About 90 percent of all natural gas is delivered as useful energy, making it a highly efficient fuel, as compared to electricity, which utilizes only about 30 percent.
Unit cost: $10.21 per CuFt
Annual winter expenditure: $578.00
Popularity: About 49 percent of the U.S. population uses natural gas to heat their homes.
Electricity is most popular in the Southern region of the United States. It is available in many forms, from whole house heating units to baseboard and space heaters. Because of its generation and transmission loss, though, it can be one of the more expensive ways to heat your home.
When using electric heat, a heat pump can give you more efficient use of the electricity and cut usage by as much as 50 percent — though this may not be as significant in Southern and Western states.
Unit cost: $.12 per KWH
Annual winter expenditure: $930.00
Popularity: About 39 percent of the U.S. population uses electricity to heat their home.
Heating oil is used more in the Northeast region of the United States and is debatably one of the more expensive heating options.

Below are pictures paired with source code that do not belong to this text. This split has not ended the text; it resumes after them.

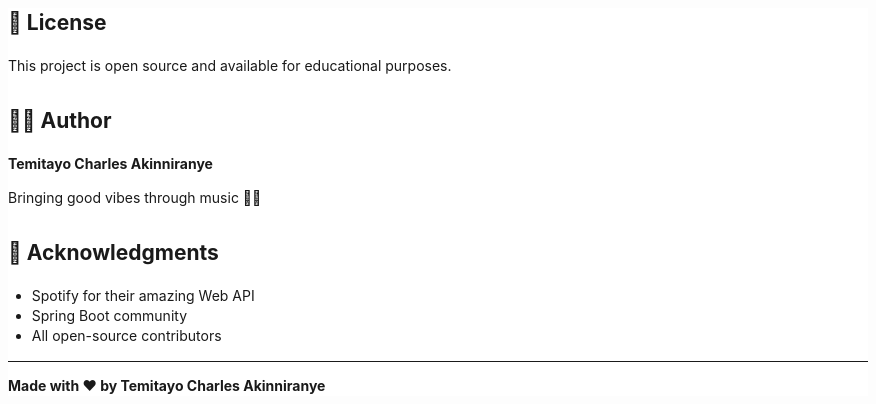 ## 📝 License

This project is open source and available for educational purposes.

## 👨‍💻 Author

**Temitayo Charles Akinniranye**

Bringing good vibes through music 🎵✨

## 🙏 Acknowledgments

- Spotify for their amazing Web API
- Spring Boot community
- All open-source contributors

---

**Made with ❤️ by Temitayo Charles Akinniranye**
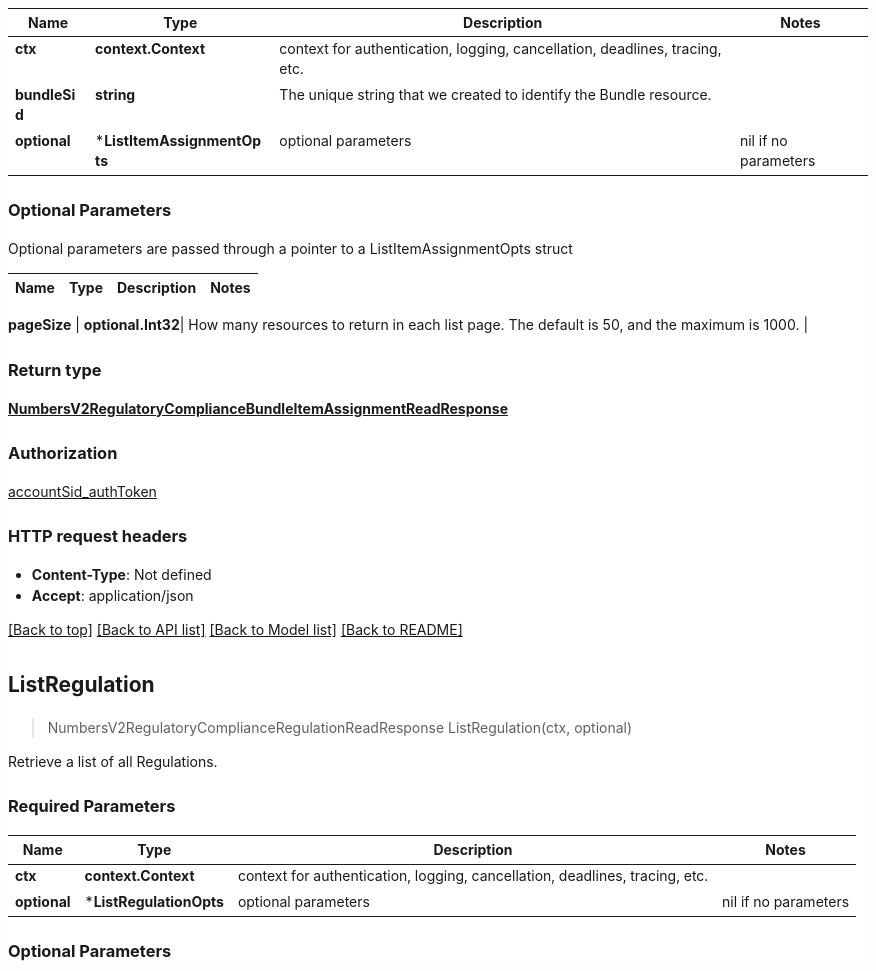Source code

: 
Name | Type | Description  | Notes
------------- | ------------- | ------------- | -------------
**ctx** | **context.Context** | context for authentication, logging, cancellation, deadlines, tracing, etc.
**bundleSid** | **string**| The unique string that we created to identify the Bundle resource. | 
 **optional** | ***ListItemAssignmentOpts** | optional parameters | nil if no parameters

### Optional Parameters

Optional parameters are passed through a pointer to a ListItemAssignmentOpts struct
 

Name | Type | Description  | Notes
------------- | ------------- | ------------- | -------------

 **pageSize** | **optional.Int32**| How many resources to return in each list page. The default is 50, and the maximum is 1000. | 

### Return type

[**NumbersV2RegulatoryComplianceBundleItemAssignmentReadResponse**](numbers_v2_regulatory_compliance_bundle_item_assignmentReadResponse.md)

### Authorization

[accountSid_authToken](../README.md#accountSid_authToken)

### HTTP request headers

- **Content-Type**: Not defined
- **Accept**: application/json

[[Back to top]](#) [[Back to API list]](../README.md#documentation-for-api-endpoints)
[[Back to Model list]](../README.md#documentation-for-models)
[[Back to README]](../README.md)


## ListRegulation

> NumbersV2RegulatoryComplianceRegulationReadResponse ListRegulation(ctx, optional)



Retrieve a list of all Regulations.

### Required Parameters


Name | Type | Description  | Notes
------------- | ------------- | ------------- | -------------
**ctx** | **context.Context** | context for authentication, logging, cancellation, deadlines, tracing, etc.
 **optional** | ***ListRegulationOpts** | optional parameters | nil if no parameters

### Optional Parameters

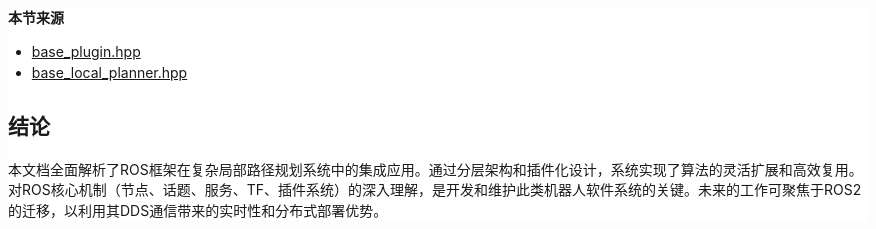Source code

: **本节来源**
- [base_plugin.hpp](file://field_local_planner_base_plugin/include/field_local_planner_base_plugin/base_plugin.hpp)
- [base_local_planner.hpp](file://field_local_planner_base/field_local_planner_base/include/field_local_planner_base/base_local_planner.hpp)

## 结论
本文档全面解析了ROS框架在复杂局部路径规划系统中的集成应用。通过分层架构和插件化设计，系统实现了算法的灵活扩展和高效复用。对ROS核心机制（节点、话题、服务、TF、插件系统）的深入理解，是开发和维护此类机器人软件系统的关键。未来的工作可聚焦于ROS2的迁移，以利用其DDS通信带来的实时性和分布式部署优势。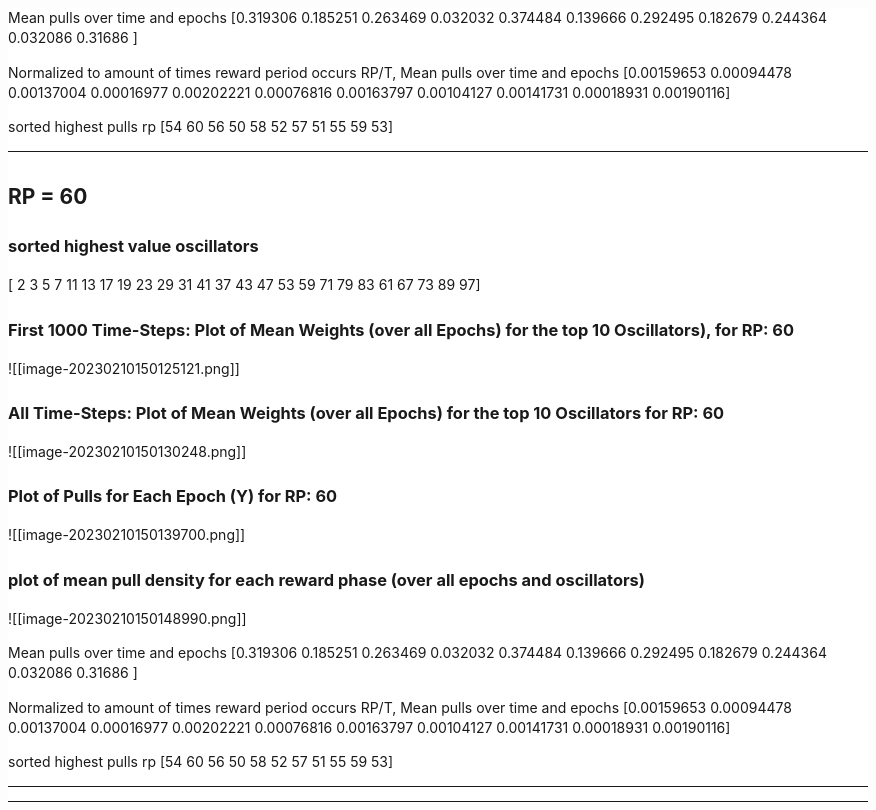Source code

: 
Mean pulls over time and epochs 
[0.319306 0.185251 0.263469 0.032032 0.374484 0.139666 0.292495 0.182679 0.244364 0.032086 0.31686 ] 

Normalized to amount of times reward period occurs RP/T, Mean pulls over time and epochs 
[0.00159653 0.00094478 0.00137004 0.00016977 0.00202221 0.00076816 0.00163797 0.00104127 0.00141731 0.00018931 0.00190116] 

sorted highest pulls rp [54 60 56 50 58 52 57 51 55 59 53]

---

## RP = 60 
### sorted highest value oscillators
[ 2 3 5 7 11 13 17 19 23 29 31 41 37 43 47 53 59 71 79 83 61 67 73 89 97]

### First 1000 Time-Steps: Plot of Mean Weights (over all Epochs) for the top 10 Oscillators), for RP: 60
![[image-20230210150125121.png]]



### All Time-Steps: Plot of Mean Weights (over all Epochs) for the top 10 Oscillators for RP: 60
![[image-20230210150130248.png]]



### Plot of Pulls for Each Epoch (Y) for RP: 60
![[image-20230210150139700.png]]





### plot of mean pull density for each reward phase (over all epochs and oscillators)
![[image-20230210150148990.png]]



Mean pulls over time and epochs
[0.319306 0.185251 0.263469 0.032032 0.374484 0.139666 0.292495 0.182679 0.244364 0.032086 0.31686 ]

Normalized to amount of times reward period occurs RP/T, Mean
pulls over time and epochs 
[0.00159653 0.00094478 0.00137004 0.00016977 0.00202221 0.00076816 0.00163797 0.00104127 0.00141731 0.00018931 0.00190116]

sorted highest pulls rp
[54 60 56 50 58 52 57 51 55 59 53]

---
---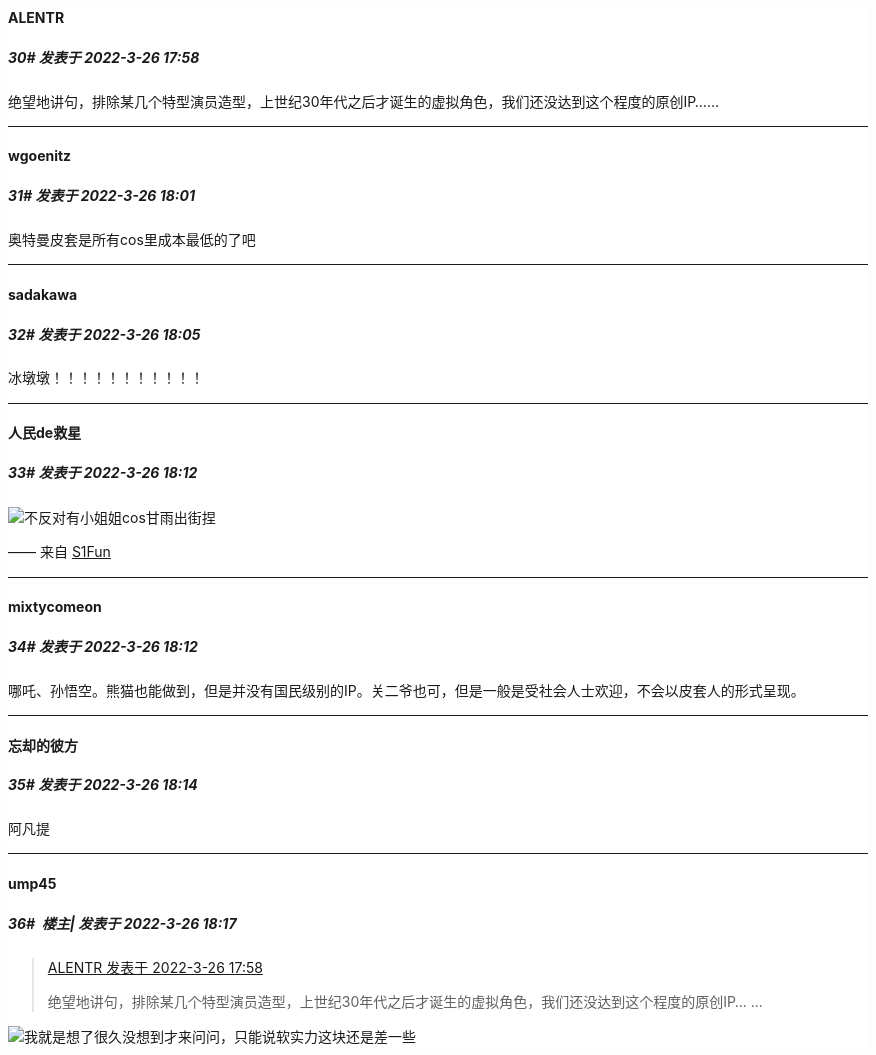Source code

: ####  ALENTR  
##### 30#       发表于 2022-3-26 17:58

绝望地讲句，排除某几个特型演员造型，上世纪30年代之后才诞生的虚拟角色，我们还没达到这个程度的原创IP……



*****

####  wgoenitz  
##### 31#       发表于 2022-3-26 18:01

奥特曼皮套是所有cos里成本最低的了吧

*****

####  sadakawa  
##### 32#       发表于 2022-3-26 18:05

冰墩墩！！！！！！！！！！！

*****

####  人民de救星  
##### 33#       发表于 2022-3-26 18:12

<img src="https://static.saraba1st.com/image/smiley/face2017/072.png" referrerpolicy="no-referrer">不反对有小姐姐cos甘雨出街捏

—— 来自 [S1Fun](https://s1fun.koalcat.com)

*****

####  mixtycomeon  
##### 34#       发表于 2022-3-26 18:12

哪吒、孙悟空。熊猫也能做到，但是并没有国民级别的IP。关二爷也可，但是一般是受社会人士欢迎，不会以皮套人的形式呈现。

*****

####  忘却的彼方  
##### 35#       发表于 2022-3-26 18:14

阿凡提

*****

####  ump45  
##### 36#         楼主| 发表于 2022-3-26 18:17

<blockquote><a href="httphttps://bbs.saraba1st.com/2b/forum.php?mod=redirect&amp;goto=findpost&amp;pid=55195015&amp;ptid=2060095" target="_blank">ALENTR 发表于 2022-3-26 17:58</a>

绝望地讲句，排除某几个特型演员造型，上世纪30年代之后才诞生的虚拟角色，我们还没达到这个程度的原创IP… ...</blockquote>
<img src="https://static.saraba1st.com/image/smiley/face2017/001.png" referrerpolicy="no-referrer">我就是想了很久没想到才来问问，只能说软实力这块还是差一些
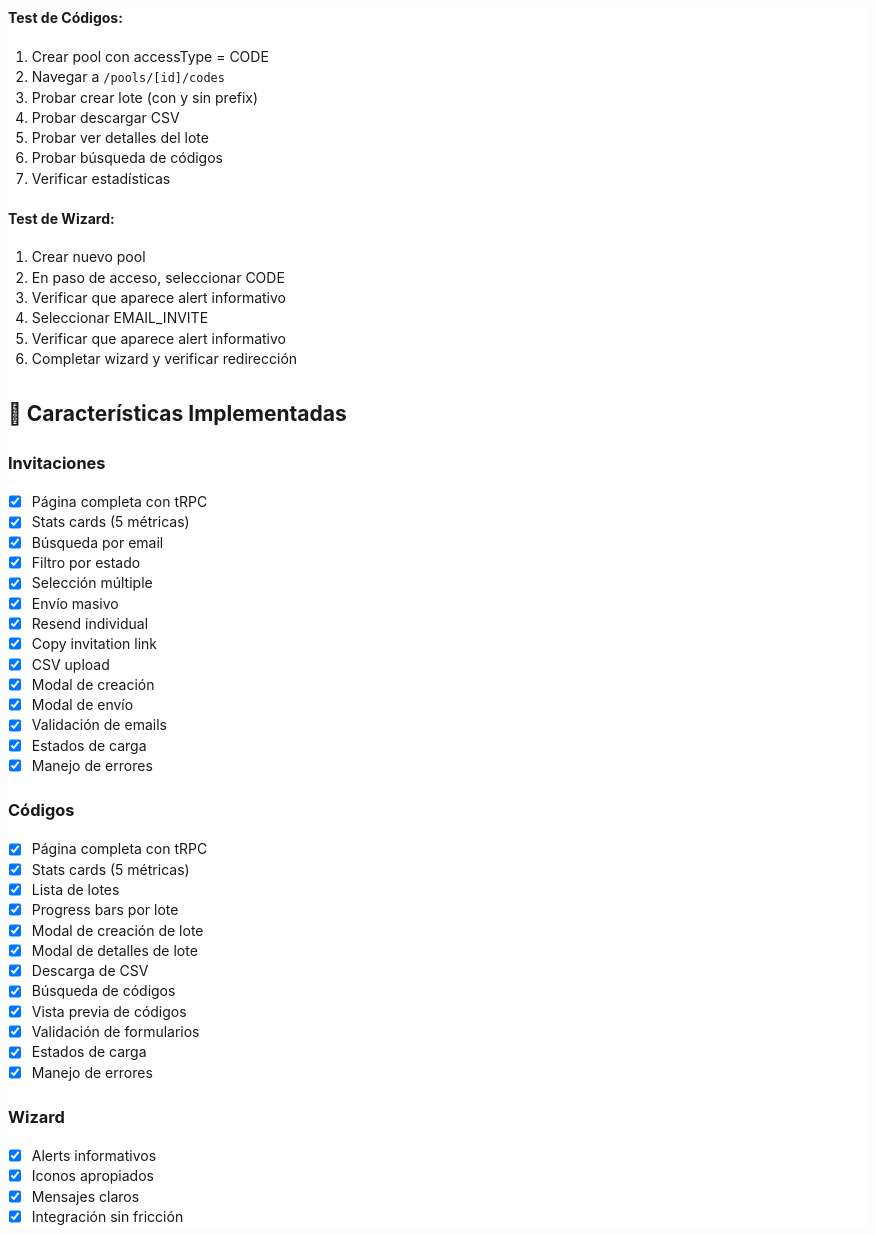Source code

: #### Test de Códigos:
1. Crear pool con accessType = CODE
2. Navegar a `/pools/[id]/codes`
3. Probar crear lote (con y sin prefix)
4. Probar descargar CSV
5. Probar ver detalles del lote
6. Probar búsqueda de códigos
7. Verificar estadísticas

#### Test de Wizard:
1. Crear nuevo pool
2. En paso de acceso, seleccionar CODE
3. Verificar que aparece alert informativo
4. Seleccionar EMAIL_INVITE
5. Verificar que aparece alert informativo
6. Completar wizard y verificar redirección

## 🎯 Características Implementadas

### Invitaciones
- [x] Página completa con tRPC
- [x] Stats cards (5 métricas)
- [x] Búsqueda por email
- [x] Filtro por estado
- [x] Selección múltiple
- [x] Envío masivo
- [x] Resend individual
- [x] Copy invitation link
- [x] CSV upload
- [x] Modal de creación
- [x] Modal de envío
- [x] Validación de emails
- [x] Estados de carga
- [x] Manejo de errores

### Códigos
- [x] Página completa con tRPC
- [x] Stats cards (5 métricas)
- [x] Lista de lotes
- [x] Progress bars por lote
- [x] Modal de creación de lote
- [x] Modal de detalles de lote
- [x] Descarga de CSV
- [x] Búsqueda de códigos
- [x] Vista previa de códigos
- [x] Validación de formularios
- [x] Estados de carga
- [x] Manejo de errores

### Wizard
- [x] Alerts informativos
- [x] Iconos apropiados
- [x] Mensajes claros
- [x] Integración sin fricción
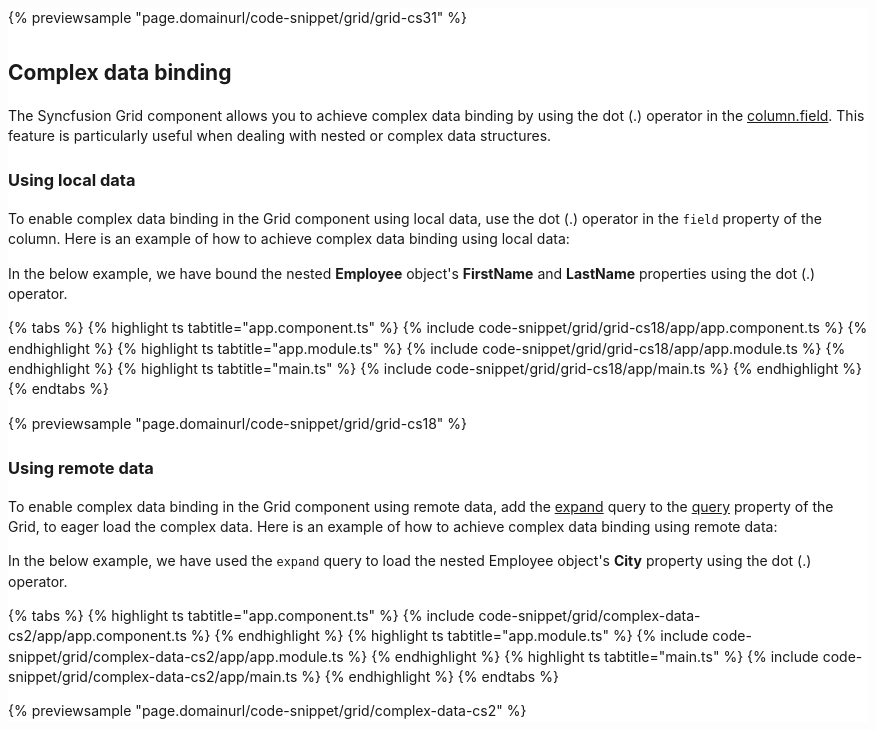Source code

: {% previewsample "page.domainurl/code-snippet/grid/grid-cs31" %}

## Complex data binding

The Syncfusion Grid component allows you to achieve complex data binding by using the dot (.) operator in the [column.field](https://ej2.syncfusion.com/angular/documentation/api/grid/column/#field). This feature is particularly useful when dealing with nested or complex data structures.

### Using local data

To enable complex data binding in the Grid component using local data, use the dot (.) operator in the `field` property of the column. Here is an example of how to achieve complex data binding using local data:

In the below example, we have bound the nested **Employee** object's **FirstName** and **LastName** properties using the dot (.) operator.

{% tabs %}
{% highlight ts tabtitle="app.component.ts" %}
{% include code-snippet/grid/grid-cs18/app/app.component.ts %}
{% endhighlight %}
{% highlight ts tabtitle="app.module.ts" %}
{% include code-snippet/grid/grid-cs18/app/app.module.ts %}
{% endhighlight %}
{% highlight ts tabtitle="main.ts" %}
{% include code-snippet/grid/grid-cs18/app/main.ts %}
{% endhighlight %}
{% endtabs %}
  
{% previewsample "page.domainurl/code-snippet/grid/grid-cs18" %}

### Using remote data

To enable complex data binding in the Grid component using remote data, add the [expand](https://ej2.syncfusion.com/documentation/api/data/query/#expand) query to the [query](https://ej2.syncfusion.com/angular/documentation/api/grid/#query) property of the Grid, to eager load the complex data. Here is an example of how to achieve complex data binding using remote data:

In the below example, we have used the `expand` query to load the nested Employee object's **City** property using the dot (.) operator.

{% tabs %}
{% highlight ts tabtitle="app.component.ts" %}
{% include code-snippet/grid/complex-data-cs2/app/app.component.ts %}
{% endhighlight %}
{% highlight ts tabtitle="app.module.ts" %}
{% include code-snippet/grid/complex-data-cs2/app/app.module.ts %}
{% endhighlight %}
{% highlight ts tabtitle="main.ts" %}
{% include code-snippet/grid/complex-data-cs2/app/main.ts %}
{% endhighlight %}
{% endtabs %}
  
{% previewsample "page.domainurl/code-snippet/grid/complex-data-cs2" %}
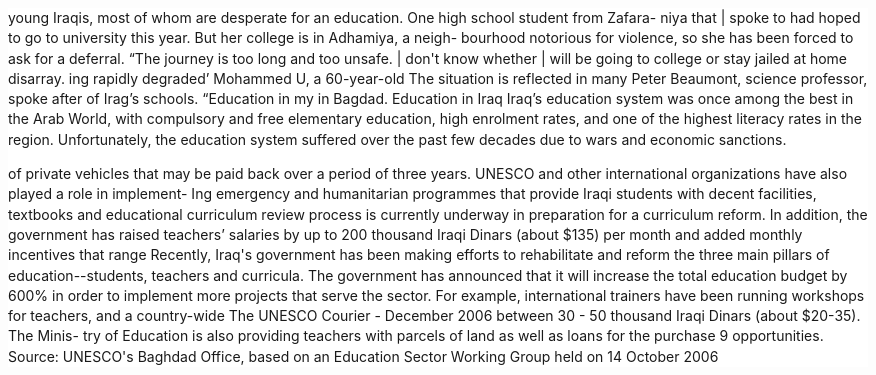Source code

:young Iraqis, most of whom are 
desperate for an education. One 
high school student from Zafara- 
niya that | spoke to had hoped to 
go to university this year. But her 
college is in Adhamiya, a neigh- 
bourhood notorious for violence, 
so she has been forced to ask 
for a deferral. “The journey is too 
long and too unsafe. | don't know 
whether | will be going to college 
or stay jailed at home 
disarray. ing rapidly degraded’ 
Mohammed U, a 60-year-old The situation is reflected in many Peter Beaumont, 
science professor, spoke after of Irag’s schools. “Education in my in Bagdad. 
Education in Iraq 
Iraq’s education system was once among the best 
in the Arab World, with compulsory and free elementary 
education, high enrolment rates, and one of the highest literacy 
rates in the region. Unfortunately, the education system 
suffered over the past few decades due to wars 
and economic sanctions. 
  
of private vehicles that may be 
paid back over a period of three 
years. UNESCO and other 
international organizations have 
also played a role in implement- 
Ing emergency and humanitarian 
programmes that provide Iraqi 
students with decent facilities, 
textbooks and educational 
curriculum review process is 
currently underway in preparation 
for a curriculum reform. 
In addition, the government has 
raised teachers’ salaries by up to 
200 thousand Iraqi Dinars (about 
$135) per month and added 
monthly incentives that range 
Recently, Iraq's government has 
been making efforts to rehabilitate 
and reform the three main pillars 
of education--students, teachers 
and curricula. 
The government has announced 
that it will increase the total 
education budget by 600% 
in order to implement more 
projects that serve the sector. 
For example, international trainers 
have been running workshops for 
teachers, and a country-wide 
The UNESCO Courier - December 2006 
between 30 - 50 thousand Iraqi 
Dinars (about $20-35). The Minis- 
try of Education is also providing 
teachers with parcels of land as 
well as loans for the purchase 
9 
opportunities. 
Source: UNESCO's Baghdad Office, 
based on an Education Sector Working Group 
held on 14 October 2006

This could be due to that fact that these systems have a long life span — as much as 30 years or more if properly maintained — and many existing systems are not as efficient the newer units.
Oil is a clean, renewable resource that with current technology, burns cleanly, producing almost zero emissions. Oil is also considered a safe fuel source with an ignition point of 140 degrees, making the danger of explosion unlikely.
Unit cost: $2.80 per gallon
Annual winter expenditure: $1,392.00
Popularity: About five percent of the U.S. population uses oil to heat their home.
Propane is most popular in the Midwest region of the United States. It’s a safe, nontoxic fuel that will not contaminate soil or groundwater and is delivered from either a surface or underground tank that sits on your property. You can purchase your own tank or rent one from the fuel company.
Propane will vary in cost, depending on demand and availability but can be put on a pre-paid autofill schedule to help alleviate winter price increases.
Unit cost: $1.83 per gallon
Annual winter expenditure: $1,437.00
Popularity: About four percent of the U.S. population uses propane to heat their home.
With the growing popularity of homesteading and the desire to find more sustainable energy solutions, wood has seen a 33 percent usage increase since 2005.
While wood appears to be one of the least expensive options, there may be other considerations. Many insurance companies increase prices for homes that have wood stoves or fireplaces.
One option to help stave off these higher premiums could be an outdoor wood-fired boiler. Outdoor wood-fired boilers work with your existing duct system, but because they are outside, they aren’t considered a fire hazard like an indoor stove.
Unit cost: $230 per cord to purchase — free if you live in an area where you can cut your own wood.
Annual winter expenditure: Varies, depending on the system and whether you purchase or cut your wood.
Popularity: Approximately two percent of the U.S population uses wood as their primary heat source, and eight percent use it as a secondary source to heat their home.
There are many factors that go into choosing the best heating option for you. Your location, your existing system, and the availability of each fuel type are all determining factors when making your decision. A heat and air professional can help determine your options and make sure you have all the information you need to make the best choice for your specific needs.
What heating options have you found to be best for your home or rental?